Ich bezweifle, dass die meisten hier einem Menschen, der zwar irgendwie lieb, aber auch sehr penetrant anhänglich, fordernd und zugleich sehr empfindlich in Bezug auf eigene Belange ist, auf den Kopf zusagen, dass sie der Kontakt auslaugt, langweilt, betrübt. Auch, wenn subtilere Signale ins Leere laufen, denn: nicht erreichbar gibt es nicht mehr, leider. Jedenfalls nicht ohne Konsequenz.
Und es gibt nicht wenige dieser Zeitgenossen, die ein ehrliches „ich hab dafür gerade weder Zeit noch Muße“ geradezu als Aufforderung zum Florett empfinden.
Schutz findet man im Verschwinden.
Vielleicht nicht vorm Traualtar, aber aus dem Terminplaner, den Status-Update anderer. Weil man da eigentlich von vornherein viel zu schnell hineinbedacht wurde?
Klar, ein „Du nervst/langweilst mich.“ wäre angebracht. Aber ist das so-sein des anderen Grund für eine barsche Abweisung? Sind wir wirklich immer so ehrlich?
Ich hatte als ganz junge Frau mal eine Affäre mit einer Frau, in deren Bett ich eigentlich deshalb gelandet bin, weil ich frisch getrennt, recht krank geworden bin.
Klingt irre, war es auch.
Die hat mich in einer Situation aufgepflückt, in der ich mir kaum helfen konnte und mich mit fast mütterlicher Fürsorge in ihr Nest verfrachtet.
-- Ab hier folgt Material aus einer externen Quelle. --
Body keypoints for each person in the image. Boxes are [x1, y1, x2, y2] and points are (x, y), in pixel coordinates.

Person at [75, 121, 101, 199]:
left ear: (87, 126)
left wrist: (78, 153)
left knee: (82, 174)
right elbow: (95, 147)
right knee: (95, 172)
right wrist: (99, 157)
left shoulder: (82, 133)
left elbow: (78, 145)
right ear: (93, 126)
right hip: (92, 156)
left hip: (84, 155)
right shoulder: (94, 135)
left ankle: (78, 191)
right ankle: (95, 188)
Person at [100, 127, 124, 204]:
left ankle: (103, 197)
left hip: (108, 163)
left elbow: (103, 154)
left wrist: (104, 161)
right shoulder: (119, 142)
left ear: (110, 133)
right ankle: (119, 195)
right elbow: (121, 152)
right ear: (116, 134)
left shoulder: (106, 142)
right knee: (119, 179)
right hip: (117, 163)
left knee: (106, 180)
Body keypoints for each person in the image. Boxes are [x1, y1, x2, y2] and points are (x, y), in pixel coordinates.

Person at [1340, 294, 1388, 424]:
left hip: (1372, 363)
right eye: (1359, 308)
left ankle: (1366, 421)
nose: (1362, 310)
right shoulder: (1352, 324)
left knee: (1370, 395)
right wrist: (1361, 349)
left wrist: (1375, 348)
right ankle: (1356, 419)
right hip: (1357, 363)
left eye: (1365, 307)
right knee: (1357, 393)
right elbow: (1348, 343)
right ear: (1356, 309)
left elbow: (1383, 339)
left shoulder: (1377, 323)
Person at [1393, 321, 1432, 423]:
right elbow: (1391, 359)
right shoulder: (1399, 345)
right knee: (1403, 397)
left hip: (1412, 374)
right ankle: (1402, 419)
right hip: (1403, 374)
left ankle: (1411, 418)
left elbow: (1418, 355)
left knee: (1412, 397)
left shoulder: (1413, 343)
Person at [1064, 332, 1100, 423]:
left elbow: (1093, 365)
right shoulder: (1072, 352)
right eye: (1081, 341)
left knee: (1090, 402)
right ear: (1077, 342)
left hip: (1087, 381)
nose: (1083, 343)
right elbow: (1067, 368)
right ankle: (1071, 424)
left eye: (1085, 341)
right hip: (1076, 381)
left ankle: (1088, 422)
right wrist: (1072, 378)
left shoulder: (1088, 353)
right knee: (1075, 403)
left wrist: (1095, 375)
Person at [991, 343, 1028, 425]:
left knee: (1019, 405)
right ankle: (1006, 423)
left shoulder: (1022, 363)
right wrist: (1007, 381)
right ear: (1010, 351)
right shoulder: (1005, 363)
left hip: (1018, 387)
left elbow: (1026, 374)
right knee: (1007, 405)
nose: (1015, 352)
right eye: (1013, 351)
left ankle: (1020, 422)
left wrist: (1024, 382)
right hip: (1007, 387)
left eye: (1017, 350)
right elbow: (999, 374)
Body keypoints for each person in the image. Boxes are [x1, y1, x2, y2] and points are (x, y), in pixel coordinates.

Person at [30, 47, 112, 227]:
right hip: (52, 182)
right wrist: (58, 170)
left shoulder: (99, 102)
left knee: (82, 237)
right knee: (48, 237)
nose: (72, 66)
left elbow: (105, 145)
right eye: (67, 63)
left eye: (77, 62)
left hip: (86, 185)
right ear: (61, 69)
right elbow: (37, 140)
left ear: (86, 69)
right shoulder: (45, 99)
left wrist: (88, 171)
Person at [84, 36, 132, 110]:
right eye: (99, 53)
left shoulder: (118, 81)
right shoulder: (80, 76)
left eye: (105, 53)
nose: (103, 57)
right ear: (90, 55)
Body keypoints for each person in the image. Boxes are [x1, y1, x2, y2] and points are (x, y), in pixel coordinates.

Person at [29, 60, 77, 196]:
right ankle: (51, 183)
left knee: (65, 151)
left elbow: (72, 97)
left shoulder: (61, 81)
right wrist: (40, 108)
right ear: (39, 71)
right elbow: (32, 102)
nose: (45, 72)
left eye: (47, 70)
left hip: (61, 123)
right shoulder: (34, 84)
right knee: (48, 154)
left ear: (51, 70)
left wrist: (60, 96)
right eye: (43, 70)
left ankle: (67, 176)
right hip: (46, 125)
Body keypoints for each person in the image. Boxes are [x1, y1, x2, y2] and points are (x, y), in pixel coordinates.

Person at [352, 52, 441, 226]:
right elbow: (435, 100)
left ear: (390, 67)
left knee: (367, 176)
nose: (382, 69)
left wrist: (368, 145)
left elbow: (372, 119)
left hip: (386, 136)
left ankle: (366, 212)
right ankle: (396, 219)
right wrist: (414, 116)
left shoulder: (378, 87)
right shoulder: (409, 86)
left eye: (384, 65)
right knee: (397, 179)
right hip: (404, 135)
Da bin ich dann aufgewacht und hab mich für Nähe mit Sex bedankt. Es war mir ein Bedürfnis.
Gepasst haben wir zueinander in keiner Weise.
War beiden klar. Für Sex hat es aber damals gereicht. Casual.
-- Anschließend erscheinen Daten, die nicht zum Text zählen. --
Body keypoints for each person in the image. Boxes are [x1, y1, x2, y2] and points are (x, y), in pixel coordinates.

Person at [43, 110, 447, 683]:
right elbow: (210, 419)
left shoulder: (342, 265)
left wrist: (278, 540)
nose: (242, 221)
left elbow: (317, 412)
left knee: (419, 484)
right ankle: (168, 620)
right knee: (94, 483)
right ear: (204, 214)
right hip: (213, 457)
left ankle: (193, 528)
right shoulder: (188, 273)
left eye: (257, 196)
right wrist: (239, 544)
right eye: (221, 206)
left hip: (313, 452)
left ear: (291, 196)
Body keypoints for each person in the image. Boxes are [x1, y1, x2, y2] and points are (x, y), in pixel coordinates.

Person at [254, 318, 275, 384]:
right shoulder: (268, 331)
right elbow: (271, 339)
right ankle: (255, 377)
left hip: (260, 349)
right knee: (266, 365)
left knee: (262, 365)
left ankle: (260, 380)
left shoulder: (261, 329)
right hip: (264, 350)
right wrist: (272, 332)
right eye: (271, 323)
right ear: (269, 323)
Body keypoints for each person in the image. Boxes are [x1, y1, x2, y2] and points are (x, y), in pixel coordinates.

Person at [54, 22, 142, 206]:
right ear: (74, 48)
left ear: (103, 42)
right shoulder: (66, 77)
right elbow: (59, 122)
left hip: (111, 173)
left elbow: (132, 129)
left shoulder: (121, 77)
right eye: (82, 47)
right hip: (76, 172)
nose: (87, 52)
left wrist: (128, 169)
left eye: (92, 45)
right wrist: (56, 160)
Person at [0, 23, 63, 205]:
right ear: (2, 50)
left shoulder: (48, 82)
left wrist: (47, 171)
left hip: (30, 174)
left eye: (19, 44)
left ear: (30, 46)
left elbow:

Ich habe versucht, das freundlich zu erklären. Dass ich gerade voll am Arsch bin. (Da fanden mich bisher die meisten Frauen unfassbar unwiderstehlich, verrückt.) Dass es nur das Jetzt geben kann. Das wurde fürsorglich belächelt.
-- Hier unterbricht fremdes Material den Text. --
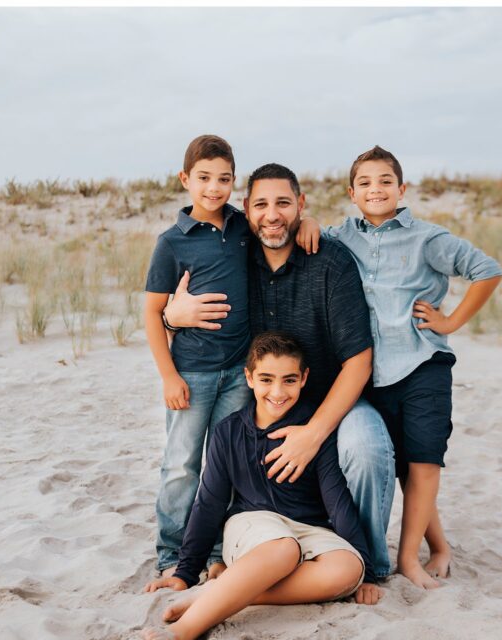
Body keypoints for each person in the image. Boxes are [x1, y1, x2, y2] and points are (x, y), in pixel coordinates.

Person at [163, 163, 397, 581]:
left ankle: (372, 565)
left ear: (301, 205)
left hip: (332, 398)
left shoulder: (330, 262)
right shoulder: (236, 256)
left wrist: (314, 433)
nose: (273, 215)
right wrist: (171, 317)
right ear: (246, 211)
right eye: (261, 205)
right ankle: (207, 556)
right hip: (270, 398)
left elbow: (358, 362)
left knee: (367, 449)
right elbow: (173, 295)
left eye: (284, 204)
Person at [324, 145, 502, 588]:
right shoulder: (341, 236)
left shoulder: (428, 238)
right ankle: (440, 545)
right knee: (403, 466)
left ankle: (408, 558)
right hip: (371, 373)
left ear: (401, 189)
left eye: (385, 181)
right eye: (365, 182)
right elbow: (307, 242)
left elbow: (487, 269)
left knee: (423, 464)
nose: (376, 189)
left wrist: (451, 321)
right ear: (351, 192)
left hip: (423, 364)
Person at [144, 136, 319, 580]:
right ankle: (171, 555)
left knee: (226, 463)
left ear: (233, 182)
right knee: (182, 463)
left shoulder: (243, 226)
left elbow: (278, 222)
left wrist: (310, 219)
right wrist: (168, 375)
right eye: (203, 178)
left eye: (223, 178)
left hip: (239, 372)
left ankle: (219, 552)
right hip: (192, 372)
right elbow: (151, 311)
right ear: (185, 179)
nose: (213, 187)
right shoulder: (172, 243)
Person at [141, 331, 381, 640]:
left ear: (304, 378)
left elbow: (337, 500)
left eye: (289, 380)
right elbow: (209, 503)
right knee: (282, 550)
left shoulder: (312, 430)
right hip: (253, 525)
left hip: (309, 529)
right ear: (249, 377)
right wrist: (185, 571)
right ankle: (187, 628)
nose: (277, 392)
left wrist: (365, 567)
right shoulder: (229, 432)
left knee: (348, 570)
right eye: (266, 379)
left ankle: (217, 591)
Irgendwann hatte ich einfach keine Zeit mehr dafür, so schlimm sich das auch liest. Mein Leben sollte konstruktiv weiter gehen. Ich fühlte mich von Kleister überzogen. Kann mich noch erinnern, wie ich zum letzten Mal, fast erleichtert, ihre Wohnung verließ. Weil mir klar war, dass ich nicht zurück muss, nur, weil sie es will. Ich hatte dann einfach keine Zeit mehr und irgendwann hörten die Nachfragen zum Glück auch auf.
Ich denke, sie würde das heute zurecht als Ghosting beschreiben. Ich bin nicht stolz drauf. Aber hatte keine andere Ausdrucksform, weil ich sie nicht noch mehr verletzen und mir die Kraft sparen wollte, um mich im Rückspiegel endlos zu erklären.